[TASK REQUIREMENTS]
Nothing but the records, transcribed verbatim and stripped of images, should appear in the answer.

[SOURCE MATERIAL]
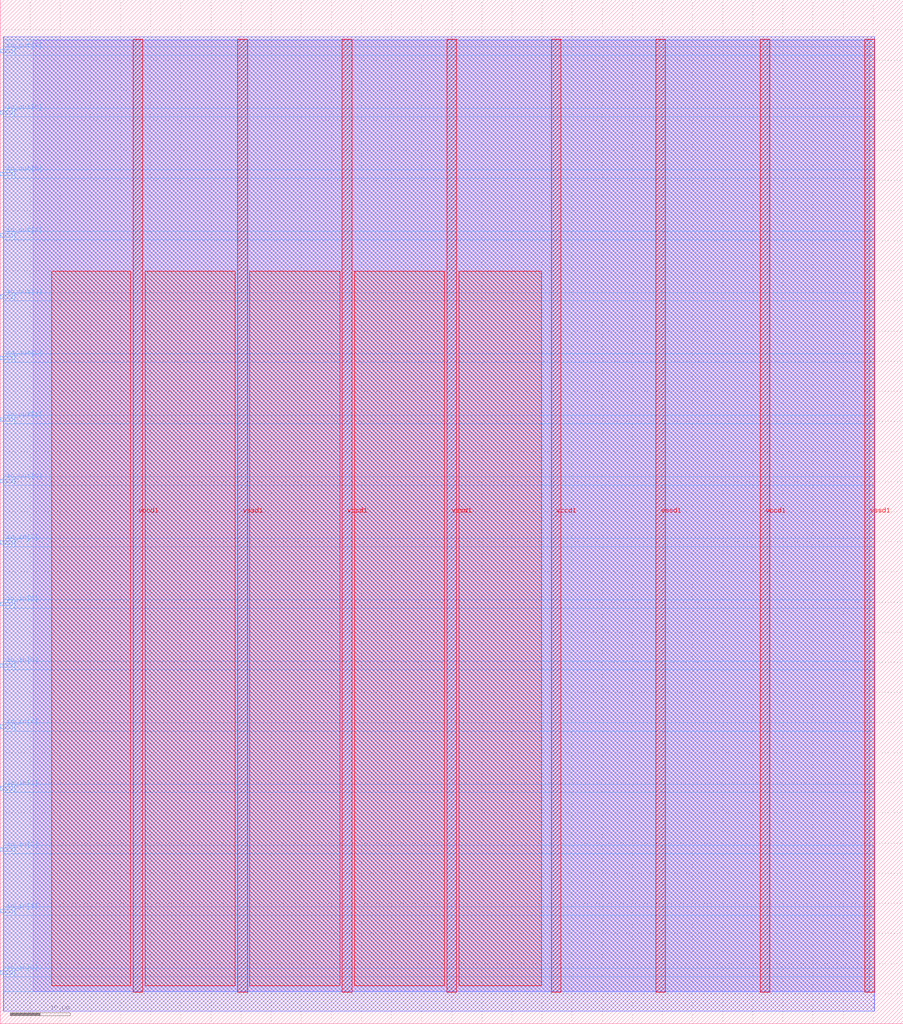
<source format=lef>
VERSION 5.7 ;
  NOWIREEXTENSIONATPIN ON ;
  DIVIDERCHAR "/" ;
  BUSBITCHARS "[]" ;
MACRO moonbase_cpu_4bit
  CLASS BLOCK ;
  FOREIGN moonbase_cpu_4bit ;
  ORIGIN 0.000 0.000 ;
  SIZE 150.000 BY 170.000 ;
  PIN io_in[0]
    DIRECTION INPUT ;
    USE SIGNAL ;
    PORT
      LAYER met3 ;
        RECT 0.000 8.200 2.000 8.800 ;
    END
  END io_in[0]
  PIN io_in[1]
    DIRECTION INPUT ;
    USE SIGNAL ;
    PORT
      LAYER met3 ;
        RECT 0.000 18.400 2.000 19.000 ;
    END
  END io_in[1]
  PIN io_in[2]
    DIRECTION INPUT ;
    USE SIGNAL ;
    PORT
      LAYER met3 ;
        RECT 0.000 28.600 2.000 29.200 ;
    END
  END io_in[2]
  PIN io_in[3]
    DIRECTION INPUT ;
    USE SIGNAL ;
    PORT
      LAYER met3 ;
        RECT 0.000 38.800 2.000 39.400 ;
    END
  END io_in[3]
  PIN io_in[4]
    DIRECTION INPUT ;
    USE SIGNAL ;
    PORT
      LAYER met3 ;
        RECT 0.000 49.000 2.000 49.600 ;
    END
  END io_in[4]
  PIN io_in[5]
    DIRECTION INPUT ;
    USE SIGNAL ;
    PORT
      LAYER met3 ;
        RECT 0.000 59.200 2.000 59.800 ;
    END
  END io_in[5]
  PIN io_in[6]
    DIRECTION INPUT ;
    USE SIGNAL ;
    PORT
      LAYER met3 ;
        RECT 0.000 69.400 2.000 70.000 ;
    END
  END io_in[6]
  PIN io_in[7]
    DIRECTION INPUT ;
    USE SIGNAL ;
    PORT
      LAYER met3 ;
        RECT 0.000 79.600 2.000 80.200 ;
    END
  END io_in[7]
  PIN io_out[0]
    DIRECTION OUTPUT TRISTATE ;
    USE SIGNAL ;
    PORT
      LAYER met3 ;
        RECT 0.000 89.800 2.000 90.400 ;
    END
  END io_out[0]
  PIN io_out[1]
    DIRECTION OUTPUT TRISTATE ;
    USE SIGNAL ;
    PORT
      LAYER met3 ;
        RECT 0.000 100.000 2.000 100.600 ;
    END
  END io_out[1]
  PIN io_out[2]
    DIRECTION OUTPUT TRISTATE ;
    USE SIGNAL ;
    PORT
      LAYER met3 ;
        RECT 0.000 110.200 2.000 110.800 ;
    END
  END io_out[2]
  PIN io_out[3]
    DIRECTION OUTPUT TRISTATE ;
    USE SIGNAL ;
    PORT
      LAYER met3 ;
        RECT 0.000 120.400 2.000 121.000 ;
    END
  END io_out[3]
  PIN io_out[4]
    DIRECTION OUTPUT TRISTATE ;
    USE SIGNAL ;
    PORT
      LAYER met3 ;
        RECT 0.000 130.600 2.000 131.200 ;
    END
  END io_out[4]
  PIN io_out[5]
    DIRECTION OUTPUT TRISTATE ;
    USE SIGNAL ;
    PORT
      LAYER met3 ;
        RECT 0.000 140.800 2.000 141.400 ;
    END
  END io_out[5]
  PIN io_out[6]
    DIRECTION OUTPUT TRISTATE ;
    USE SIGNAL ;
    PORT
      LAYER met3 ;
        RECT 0.000 151.000 2.000 151.600 ;
    END
  END io_out[6]
  PIN io_out[7]
    DIRECTION OUTPUT TRISTATE ;
    USE SIGNAL ;
    PORT
      LAYER met3 ;
        RECT 0.000 161.200 2.000 161.800 ;
    END
  END io_out[7]
  PIN vccd1
    DIRECTION INOUT ;
    USE POWER ;
    PORT
      LAYER met4 ;
        RECT 22.085 5.200 23.685 163.440 ;
    END
    PORT
      LAYER met4 ;
        RECT 56.815 5.200 58.415 163.440 ;
    END
    PORT
      LAYER met4 ;
        RECT 91.545 5.200 93.145 163.440 ;
    END
    PORT
      LAYER met4 ;
        RECT 126.275 5.200 127.875 163.440 ;
    END
  END vccd1
  PIN vssd1
    DIRECTION INOUT ;
    USE GROUND ;
    PORT
      LAYER met4 ;
        RECT 39.450 5.200 41.050 163.440 ;
    END
    PORT
      LAYER met4 ;
        RECT 74.180 5.200 75.780 163.440 ;
    END
    PORT
      LAYER met4 ;
        RECT 108.910 5.200 110.510 163.440 ;
    END
    PORT
      LAYER met4 ;
        RECT 143.640 5.200 145.240 163.440 ;
    END
  END vssd1
  OBS
      LAYER li1 ;
        RECT 5.520 5.355 144.440 163.285 ;
      LAYER met1 ;
        RECT 0.530 2.080 145.240 163.840 ;
      LAYER met2 ;
        RECT 0.550 2.050 145.210 163.870 ;
      LAYER met3 ;
        RECT 0.525 162.200 145.230 163.365 ;
        RECT 2.400 160.800 145.230 162.200 ;
        RECT 0.525 152.000 145.230 160.800 ;
        RECT 2.400 150.600 145.230 152.000 ;
        RECT 0.525 141.800 145.230 150.600 ;
        RECT 2.400 140.400 145.230 141.800 ;
        RECT 0.525 131.600 145.230 140.400 ;
        RECT 2.400 130.200 145.230 131.600 ;
        RECT 0.525 121.400 145.230 130.200 ;
        RECT 2.400 120.000 145.230 121.400 ;
        RECT 0.525 111.200 145.230 120.000 ;
        RECT 2.400 109.800 145.230 111.200 ;
        RECT 0.525 101.000 145.230 109.800 ;
        RECT 2.400 99.600 145.230 101.000 ;
        RECT 0.525 90.800 145.230 99.600 ;
        RECT 2.400 89.400 145.230 90.800 ;
        RECT 0.525 80.600 145.230 89.400 ;
        RECT 2.400 79.200 145.230 80.600 ;
        RECT 0.525 70.400 145.230 79.200 ;
        RECT 2.400 69.000 145.230 70.400 ;
        RECT 0.525 60.200 145.230 69.000 ;
        RECT 2.400 58.800 145.230 60.200 ;
        RECT 0.525 50.000 145.230 58.800 ;
        RECT 2.400 48.600 145.230 50.000 ;
        RECT 0.525 39.800 145.230 48.600 ;
        RECT 2.400 38.400 145.230 39.800 ;
        RECT 0.525 29.600 145.230 38.400 ;
        RECT 2.400 28.200 145.230 29.600 ;
        RECT 0.525 19.400 145.230 28.200 ;
        RECT 2.400 18.000 145.230 19.400 ;
        RECT 0.525 9.200 145.230 18.000 ;
        RECT 2.400 7.800 145.230 9.200 ;
        RECT 0.525 5.275 145.230 7.800 ;
      LAYER met4 ;
        RECT 8.575 6.295 21.685 124.945 ;
        RECT 24.085 6.295 39.050 124.945 ;
        RECT 41.450 6.295 56.415 124.945 ;
        RECT 58.815 6.295 73.780 124.945 ;
        RECT 76.180 6.295 89.865 124.945 ;
  END
END moonbase_cpu_4bit
END LIBRARY


</source>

[THE COMPLETED TASK]
<source format=lef>
VERSION 5.7 ;
  NOWIREEXTENSIONATPIN ON ;
  DIVIDERCHAR "/" ;
  BUSBITCHARS "[]" ;
MACRO moonbase_cpu_4bit
  CLASS BLOCK ;
  FOREIGN moonbase_cpu_4bit ;
  ORIGIN 0.000 0.000 ;
  SIZE 150.000 BY 170.000 ;
  PIN io_in[0]
    DIRECTION INPUT ;
    USE SIGNAL ;
    PORT
      LAYER met3 ;
        RECT 0.000 8.200 2.000 8.800 ;
    END
  END io_in[0]
  PIN io_in[1]
    DIRECTION INPUT ;
    USE SIGNAL ;
    PORT
      LAYER met3 ;
        RECT 0.000 18.400 2.000 19.000 ;
    END
  END io_in[1]
  PIN io_in[2]
    DIRECTION INPUT ;
    USE SIGNAL ;
    PORT
      LAYER met3 ;
        RECT 0.000 28.600 2.000 29.200 ;
    END
  END io_in[2]
  PIN io_in[3]
    DIRECTION INPUT ;
    USE SIGNAL ;
    PORT
      LAYER met3 ;
        RECT 0.000 38.800 2.000 39.400 ;
    END
  END io_in[3]
  PIN io_in[4]
    DIRECTION INPUT ;
    USE SIGNAL ;
    PORT
      LAYER met3 ;
        RECT 0.000 49.000 2.000 49.600 ;
    END
  END io_in[4]
  PIN io_in[5]
    DIRECTION INPUT ;
    USE SIGNAL ;
    PORT
      LAYER met3 ;
        RECT 0.000 59.200 2.000 59.800 ;
    END
  END io_in[5]
  PIN io_in[6]
    DIRECTION INPUT ;
    USE SIGNAL ;
    PORT
      LAYER met3 ;
        RECT 0.000 69.400 2.000 70.000 ;
    END
  END io_in[6]
  PIN io_in[7]
    DIRECTION INPUT ;
    USE SIGNAL ;
    PORT
      LAYER met3 ;
        RECT 0.000 79.600 2.000 80.200 ;
    END
  END io_in[7]
  PIN io_out[0]
    DIRECTION OUTPUT TRISTATE ;
    USE SIGNAL ;
    PORT
      LAYER met3 ;
        RECT 0.000 89.800 2.000 90.400 ;
    END
  END io_out[0]
  PIN io_out[1]
    DIRECTION OUTPUT TRISTATE ;
    USE SIGNAL ;
    PORT
      LAYER met3 ;
        RECT 0.000 100.000 2.000 100.600 ;
    END
  END io_out[1]
  PIN io_out[2]
    DIRECTION OUTPUT TRISTATE ;
    USE SIGNAL ;
    PORT
      LAYER met3 ;
        RECT 0.000 110.200 2.000 110.800 ;
    END
  END io_out[2]
  PIN io_out[3]
    DIRECTION OUTPUT TRISTATE ;
    USE SIGNAL ;
    PORT
      LAYER met3 ;
        RECT 0.000 120.400 2.000 121.000 ;
    END
  END io_out[3]
  PIN io_out[4]
    DIRECTION OUTPUT TRISTATE ;
    USE SIGNAL ;
    PORT
      LAYER met3 ;
        RECT 0.000 130.600 2.000 131.200 ;
    END
  END io_out[4]
  PIN io_out[5]
    DIRECTION OUTPUT TRISTATE ;
    USE SIGNAL ;
    PORT
      LAYER met3 ;
        RECT 0.000 140.800 2.000 141.400 ;
    END
  END io_out[5]
  PIN io_out[6]
    DIRECTION OUTPUT TRISTATE ;
    USE SIGNAL ;
    PORT
      LAYER met3 ;
        RECT 0.000 151.000 2.000 151.600 ;
    END
  END io_out[6]
  PIN io_out[7]
    DIRECTION OUTPUT TRISTATE ;
    USE SIGNAL ;
    PORT
      LAYER met3 ;
        RECT 0.000 161.200 2.000 161.800 ;
    END
  END io_out[7]
  PIN vccd1
    DIRECTION INOUT ;
    USE POWER ;
    PORT
      LAYER met4 ;
        RECT 22.085 5.200 23.685 163.440 ;
    END
    PORT
      LAYER met4 ;
        RECT 56.815 5.200 58.415 163.440 ;
    END
    PORT
      LAYER met4 ;
        RECT 91.545 5.200 93.145 163.440 ;
    END
    PORT
      LAYER met4 ;
        RECT 126.275 5.200 127.875 163.440 ;
    END
  END vccd1
  PIN vssd1
    DIRECTION INOUT ;
    USE GROUND ;
    PORT
      LAYER met4 ;
        RECT 39.450 5.200 41.050 163.440 ;
    END
    PORT
      LAYER met4 ;
        RECT 74.180 5.200 75.780 163.440 ;
    END
    PORT
      LAYER met4 ;
        RECT 108.910 5.200 110.510 163.440 ;
    END
    PORT
      LAYER met4 ;
        RECT 143.640 5.200 145.240 163.440 ;
    END
  END vssd1
  OBS
      LAYER li1 ;
        RECT 5.520 5.355 144.440 163.285 ;
      LAYER met1 ;
        RECT 0.530 2.080 145.240 163.840 ;
      LAYER met2 ;
        RECT 0.550 2.050 145.210 163.870 ;
      LAYER met3 ;
        RECT 0.525 162.200 145.230 163.365 ;
        RECT 2.400 160.800 145.230 162.200 ;
        RECT 0.525 152.000 145.230 160.800 ;
        RECT 2.400 150.600 145.230 152.000 ;
        RECT 0.525 141.800 145.230 150.600 ;
        RECT 2.400 140.400 145.230 141.800 ;
        RECT 0.525 131.600 145.230 140.400 ;
        RECT 2.400 130.200 145.230 131.600 ;
        RECT 0.525 121.400 145.230 130.200 ;
        RECT 2.400 120.000 145.230 121.400 ;
        RECT 0.525 111.200 145.230 120.000 ;
        RECT 2.400 109.800 145.230 111.200 ;
        RECT 0.525 101.000 145.230 109.800 ;
        RECT 2.400 99.600 145.230 101.000 ;
        RECT 0.525 90.800 145.230 99.600 ;
        RECT 2.400 89.400 145.230 90.800 ;
        RECT 0.525 80.600 145.230 89.400 ;
        RECT 2.400 79.200 145.230 80.600 ;
        RECT 0.525 70.400 145.230 79.200 ;
        RECT 2.400 69.000 145.230 70.400 ;
        RECT 0.525 60.200 145.230 69.000 ;
        RECT 2.400 58.800 145.230 60.200 ;
        RECT 0.525 50.000 145.230 58.800 ;
        RECT 2.400 48.600 145.230 50.000 ;
        RECT 0.525 39.800 145.230 48.600 ;
        RECT 2.400 38.400 145.230 39.800 ;
        RECT 0.525 29.600 145.230 38.400 ;
        RECT 2.400 28.200 145.230 29.600 ;
        RECT 0.525 19.400 145.230 28.200 ;
        RECT 2.400 18.000 145.230 19.400 ;
        RECT 0.525 9.200 145.230 18.000 ;
        RECT 2.400 7.800 145.230 9.200 ;
        RECT 0.525 5.275 145.230 7.800 ;
      LAYER met4 ;
        RECT 8.575 6.295 21.685 124.945 ;
        RECT 24.085 6.295 39.050 124.945 ;
        RECT 41.450 6.295 56.415 124.945 ;
        RECT 58.815 6.295 73.780 124.945 ;
        RECT 76.180 6.295 89.865 124.945 ;
  END
END moonbase_cpu_4bit
END LIBRARY


</source>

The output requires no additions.